Adopted adults often hear versions of this statement. By reminding us other adopted people feel differently, the reform team minimises the fact that multiple legislation treats all adopted people the same, whatever their experience or feelings about being adopted. This attitude risks reducing adoption to anecdotes and opinion when the legal arguments against adoption law are well developed.
“It’s not clear if redress or if even an apology will be available to those who simply regard adoption itself as a form of state-sanctioned discrimination and abuse.”
But all hope of basic human rights being returned to adopted people is not lost. A New Adoption System for Aotearoa intimates there will be future talks with the judiciary about allowing some access to court files. But that slim suggestion on a central point of discrimination does not provide any reassurance to adopted adults.
So other than answering questions in A New Adoption System for Aotearoa, how can an adopted adult be proactive in law reform?
The reform team has the answer. “The Government has decided to wait for the Royal Commission of Inquiry into Historical Abuse’s findings on past adoption practice before making decisions about the appropriateness of redress for past harm.”
In short: take your adoption issues to the Royal Commission. The commission is doing stellar work with the most difficult issues our society is grappling with, and harm caused in adoptive homes fits within their scope. But an adopted person must first have been abused in their adopted home. It’s not clear if redress or if even an apology will be available to those who simply regard adoption itself as a form of state-sanctioned discrimination and abuse.
In mitigation, the reform team says they will consider how the needs of adopted children and people change as they grow older. “In recognising this, I want to reassure you that we will also be considering how the options for creating a new adoption system will impact on those who have been adopted under the current law, including whether and how any of those options should apply retrospectively. This includes consideration of how we address discriminatory provisions in the current law.”
I applaud the intention. But after decades of imposed adoption and the ongoing harsh implementation of long-outdated legislation, that assurance rings hollow. The letter from the team ends with the statement that the need to hear back from the Royal Commission will not prevent the Government from progressing with legislative reform of adoption laws.
In working my way through A New Adoption System for Aotearoa, I find the multiple discriminations at the heart of adoption are obscured. And while adopted adults are ostensibly invited to participate in creating future law, there is, as yet, no clear pathway to address the current law and its continuing impact on the lives of people taken during the Baby Scoop Era.

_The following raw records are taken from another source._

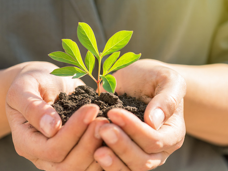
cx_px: 94
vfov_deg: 12.5
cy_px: 82
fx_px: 784
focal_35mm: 119
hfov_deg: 16.5
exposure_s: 1/1000
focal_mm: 105
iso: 500
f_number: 5.6
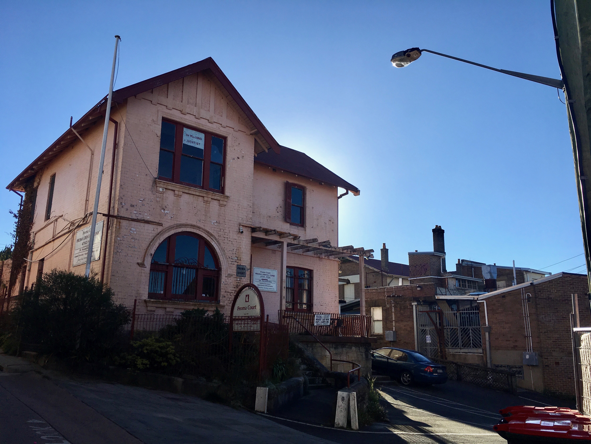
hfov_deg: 61.7
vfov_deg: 48.2
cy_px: 222
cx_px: 296
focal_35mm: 29
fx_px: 495
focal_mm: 4.15
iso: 25
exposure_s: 1/1672
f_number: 2.2
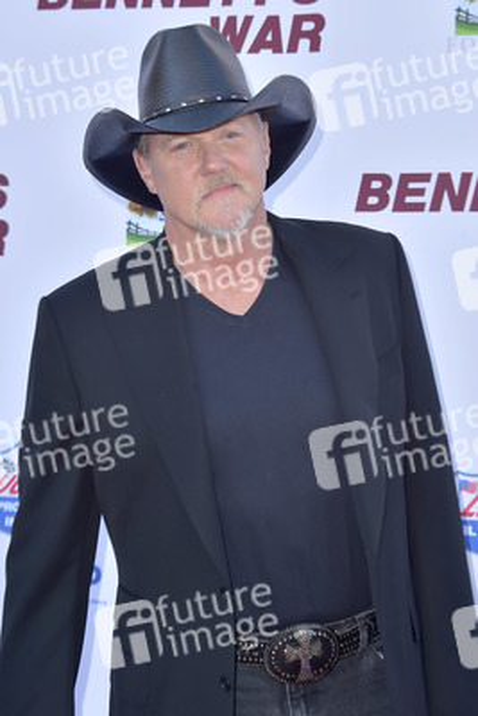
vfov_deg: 23.9
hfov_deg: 16.1
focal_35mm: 85
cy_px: 358
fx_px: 1691
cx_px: 239
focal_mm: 85
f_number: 7.1
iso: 320
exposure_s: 1/250
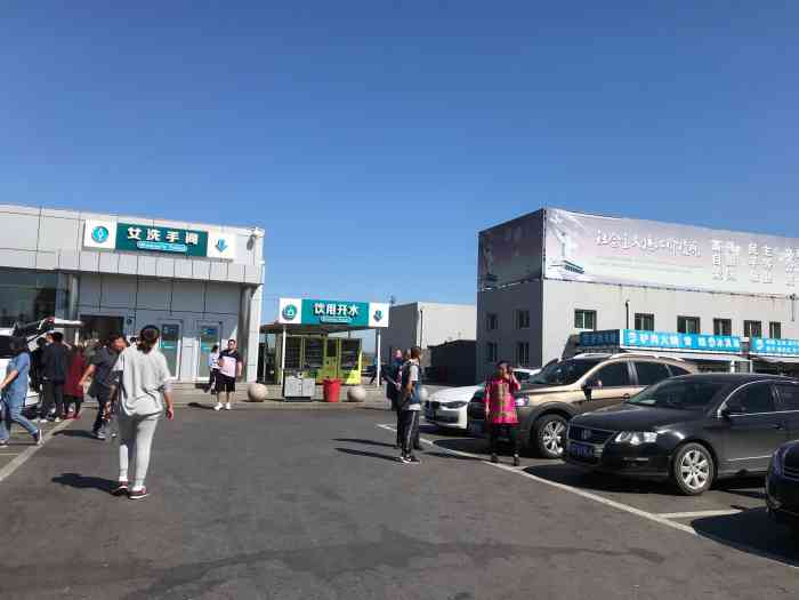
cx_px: 400
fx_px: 646
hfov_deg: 63.4
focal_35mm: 28
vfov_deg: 49.7
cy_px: 300
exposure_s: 1/3831
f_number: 1.8
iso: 20
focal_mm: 3.99
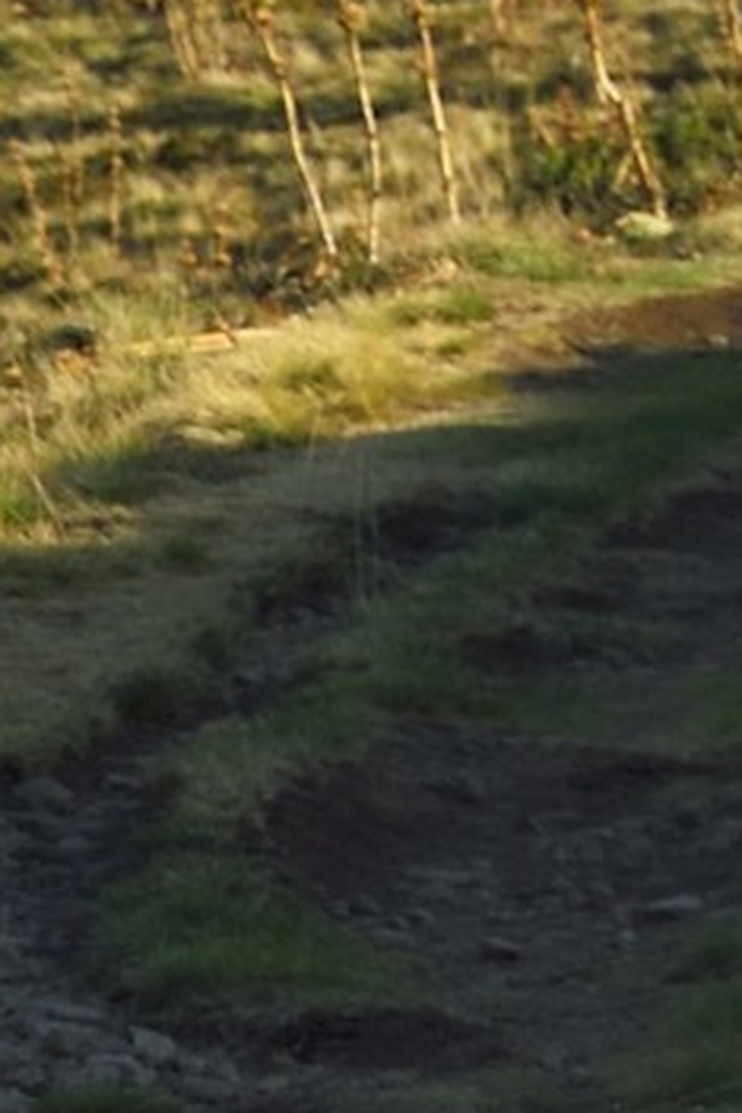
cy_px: 1099
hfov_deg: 4.3
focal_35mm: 308
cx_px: -1706
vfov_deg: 6.7
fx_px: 9522
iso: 200
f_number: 13
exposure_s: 1/250
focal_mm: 45
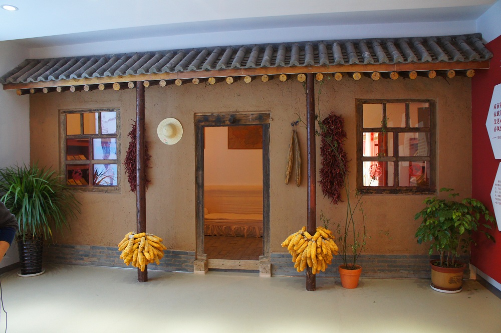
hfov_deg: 67.4
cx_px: 250
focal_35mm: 27
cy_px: 166
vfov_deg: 47.8
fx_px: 375
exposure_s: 1/160
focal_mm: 18
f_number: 4
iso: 1000
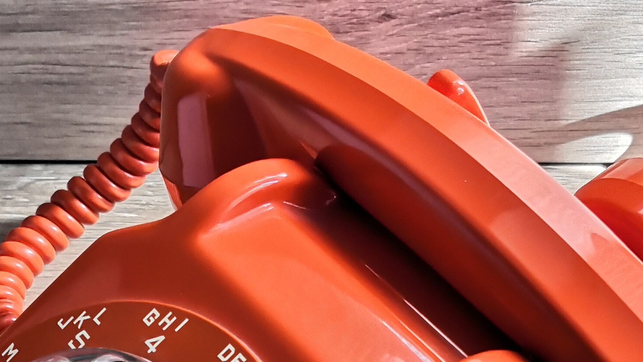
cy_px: 574
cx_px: 343
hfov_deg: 26.8
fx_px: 1347
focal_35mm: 79
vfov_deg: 14.1
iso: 50
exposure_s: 3
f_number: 1.6
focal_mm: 3.95
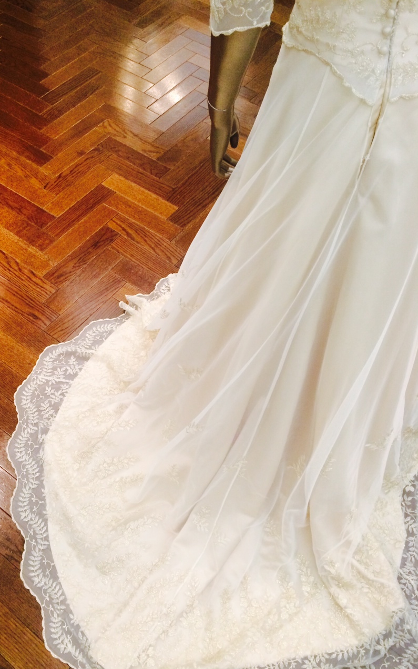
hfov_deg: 39.3
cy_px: 334
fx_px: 583
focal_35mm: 32
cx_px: 172
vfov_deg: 59.7
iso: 160
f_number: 2.2
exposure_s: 1/30
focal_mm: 4.12
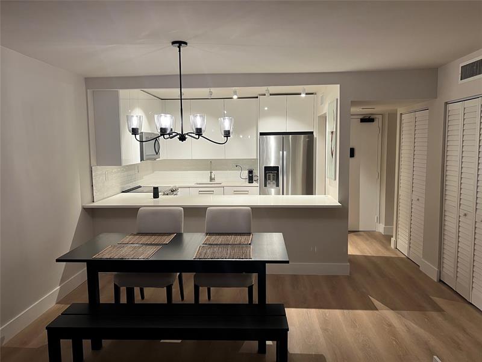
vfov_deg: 53.1
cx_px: 241
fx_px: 362
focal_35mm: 26
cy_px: 181
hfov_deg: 67.3
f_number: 1.5
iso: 125
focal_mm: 5.7
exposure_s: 1/60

The commission’s team understand all of this. They know the law. They understand that much of what constitutes legal discrimination is hidden behind the myth of adoption as a social good. And it is this myth they appear to want to preserve.
The central question in A New Adoption System for Aotearoa is ‘what is the purpose of adoption?’ The answer seems to be the same as it ever was – a way of ensuring future generations of infants and children are made available to adults who wish to use them for the purpose of family building.
So, ask me, a 62-year-old woman adopted as an infant, what I want. The answer is simple. I want what the non-adopted have. The same rights to identity, access to all information held on me and the ability to discharge a care arrangement that was never fit for purpose, and perhaps even an acknowledgement of decades of state-sanctioned harm. In other words – full and equal human rights with non-adopted New Zealanders.